The Grand Jury was given adequate information to enable it to decide intelligently whether a crime has been committed by the Union and to determine whether there exists legally sufficient evidence to establish the material elements of such crime (see, e.g., People v Hewitt, 233 AD2d 171, 172, citing People v Calbud, Inc., 49 NY2d 389, 394-395). The Union has not met its “heavy” burden of establishing that the instructions were so deficient as to impair the integrity of the Grand Jury proceeding and thereby warrant the “extraordinary remedy” of dismissal (see, People v Harrison, 238 AD2d 271, lv denied 90 NY2d 894; People v Jones, 239 AD2d 234).

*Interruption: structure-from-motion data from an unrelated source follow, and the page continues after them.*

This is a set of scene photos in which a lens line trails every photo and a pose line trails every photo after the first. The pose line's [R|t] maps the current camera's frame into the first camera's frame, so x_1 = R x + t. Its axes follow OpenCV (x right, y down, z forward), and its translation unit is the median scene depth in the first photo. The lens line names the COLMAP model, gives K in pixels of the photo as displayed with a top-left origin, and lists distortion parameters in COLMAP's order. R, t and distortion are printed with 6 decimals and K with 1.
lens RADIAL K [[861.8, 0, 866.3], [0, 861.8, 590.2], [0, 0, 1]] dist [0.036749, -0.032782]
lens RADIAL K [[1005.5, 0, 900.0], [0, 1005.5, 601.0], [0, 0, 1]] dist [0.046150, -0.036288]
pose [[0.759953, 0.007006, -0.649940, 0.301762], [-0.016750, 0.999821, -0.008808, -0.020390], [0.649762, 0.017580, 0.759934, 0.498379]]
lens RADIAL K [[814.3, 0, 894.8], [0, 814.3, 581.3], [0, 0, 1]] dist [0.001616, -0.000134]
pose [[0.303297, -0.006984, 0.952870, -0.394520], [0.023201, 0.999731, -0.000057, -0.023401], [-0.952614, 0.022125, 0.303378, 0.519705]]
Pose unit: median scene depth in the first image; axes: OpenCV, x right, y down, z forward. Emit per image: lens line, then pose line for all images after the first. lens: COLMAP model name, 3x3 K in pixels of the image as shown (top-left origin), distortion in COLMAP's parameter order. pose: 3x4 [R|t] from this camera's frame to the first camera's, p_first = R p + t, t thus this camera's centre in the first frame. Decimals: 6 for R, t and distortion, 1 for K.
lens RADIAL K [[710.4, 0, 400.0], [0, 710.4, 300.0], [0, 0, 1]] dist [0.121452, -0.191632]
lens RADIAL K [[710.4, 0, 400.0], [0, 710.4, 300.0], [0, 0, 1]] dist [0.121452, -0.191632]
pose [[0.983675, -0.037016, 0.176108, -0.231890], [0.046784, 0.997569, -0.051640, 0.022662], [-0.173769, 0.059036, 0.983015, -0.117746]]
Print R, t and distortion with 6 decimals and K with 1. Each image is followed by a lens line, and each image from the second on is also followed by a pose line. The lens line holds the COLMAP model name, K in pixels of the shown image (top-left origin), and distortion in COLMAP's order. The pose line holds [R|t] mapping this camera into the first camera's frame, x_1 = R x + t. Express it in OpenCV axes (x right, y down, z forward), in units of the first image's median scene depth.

Accordingly, the order of Supreme Court, New York County (Harold Rothwax, J.), entered on or about June 19, 1996, which dismissed the indictment for enterprise corruption (Penal Law § 460.20) should be reversed, on the law, the indictment reinstated and the matter remanded for further proceedings.

*216Sullivan, J. P., Rosenberger and Rubin, JJ., concur.

Order, Supreme Court, New York County, entered on or about June 19, 1996, reversed, on the law, the indictment for enterprise corruption reinstated and the matter remanded for further proceedings.